The results of this study indicate that not only the rectus femoris but also the hamstring muscles, which serve as hip extensors, exhibit decreased energy consumption in the internal rotation form. This improved metabolic efficiency in the extensor muscles is presumed to be a result of their interaction with the gluteal muscles, particularly the gluteus maximus [29]. Additionally, Wang et al. reported that fatigue in the hamstrings and vastus medialis significantly affects cycling performance [32]. Particularly at high speeds, the activity of the hamstring muscles is increased. These muscles are known to be rich in slow-twitch fibres which have high fatigue resistance and recovery capacity. Consequently, athletes with an easier internal rotation of the hip may efficiently utilize these muscles, reducing fatigue while conserving energy. This mechanism could be a contributing factor for athletes to maintain high performance in long-distance or high-intensity cycling.

Simulation techniques are useful for predicting internal characteristics such as muscle strength and metabolic power. The BikeModel, applied in this study, was validated under normal cycling conditions [33]. Simulation results closely matched experimental data regarding the relationship between variations in crank mechanical load and oxygen uptake, pedal rate and oxygen uptake, as well as the correlation between mechanical load changes and knee joint force. This strong correlation confirms the validity and reliability of using simulation methods for cycling analysis.
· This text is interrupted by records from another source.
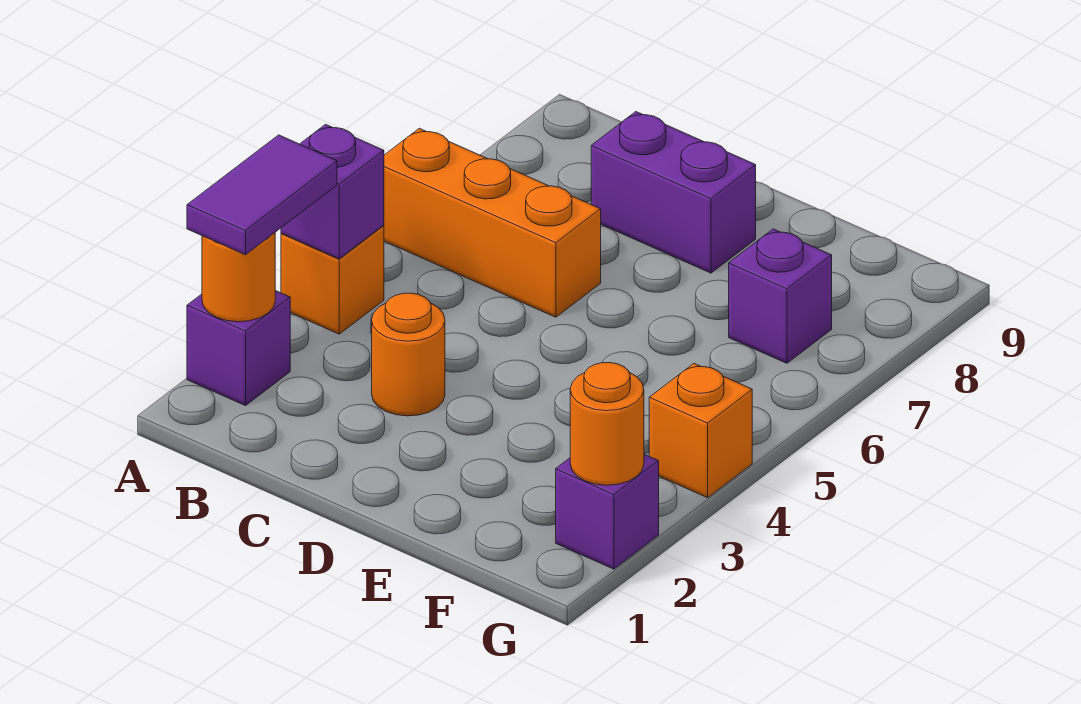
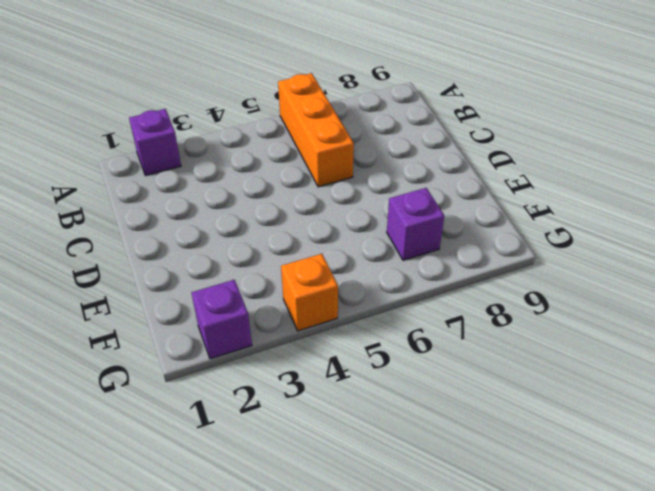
none -> orange 1x1 brick [281,225,384,334]
none -> orange 1x1 round brick [372,293,445,416]
none -> purple 1x2 brick [591,112,756,273]

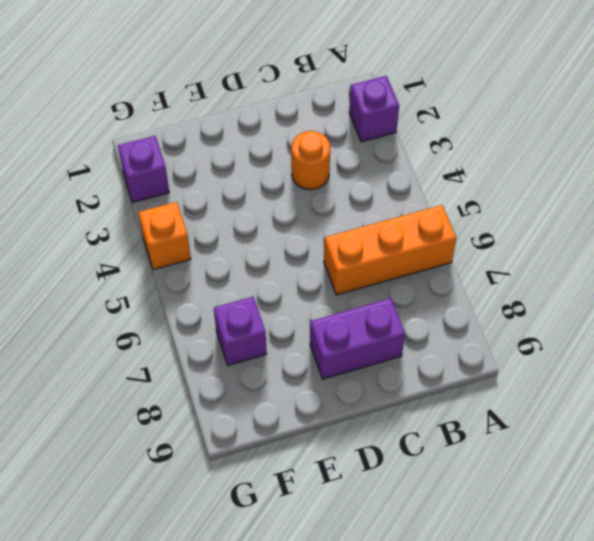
none -> orange 1x1 brick [281,225,384,334]
none -> orange 1x1 round brick [202,233,275,322]
none -> purple 1x1 brick [281,124,384,259]

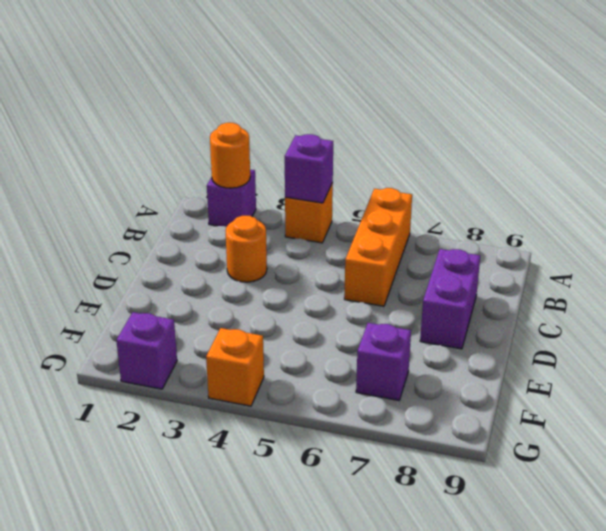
none -> orange 1x1 round brick [570,363,644,485]
none -> purple 1x2 tile [187,135,337,255]

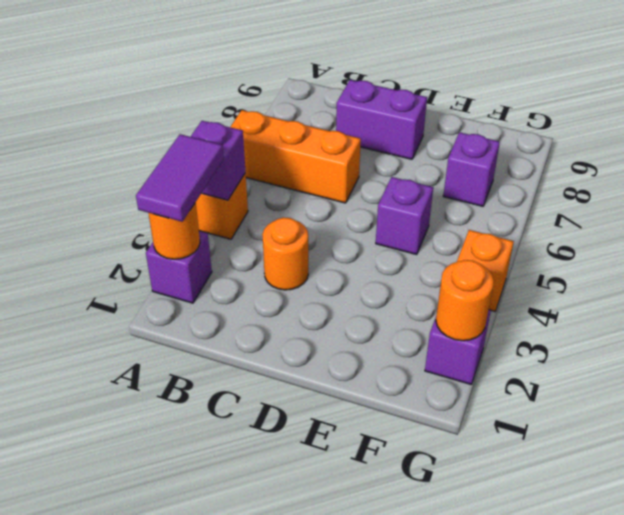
purple 1x1 brick [376,177,433,255] -> none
The present study has several limitations. First, the number of research subjects was small. A post-hoc analysis revealed an effect size of 0.53. Future studies involving a greater number of cases are required. Second, the knee joint movement in the simulation model is restricted to flexion and extension. Thus, it is necessary to examine this issue based on actual measurement data.

Conclusions

We investigated the relationship between acetabular dysplasia and hip internal rotation and the impact of acetabular dysplasia on metabolism in the simulation cycling model. Professional cyclists showed a high frequency of acetabular dysplasia and superior hip internal rotation. Analyses of cycling models revealed that this internal rotation of the hip facilitates pedaling with reduced metabolic power demand.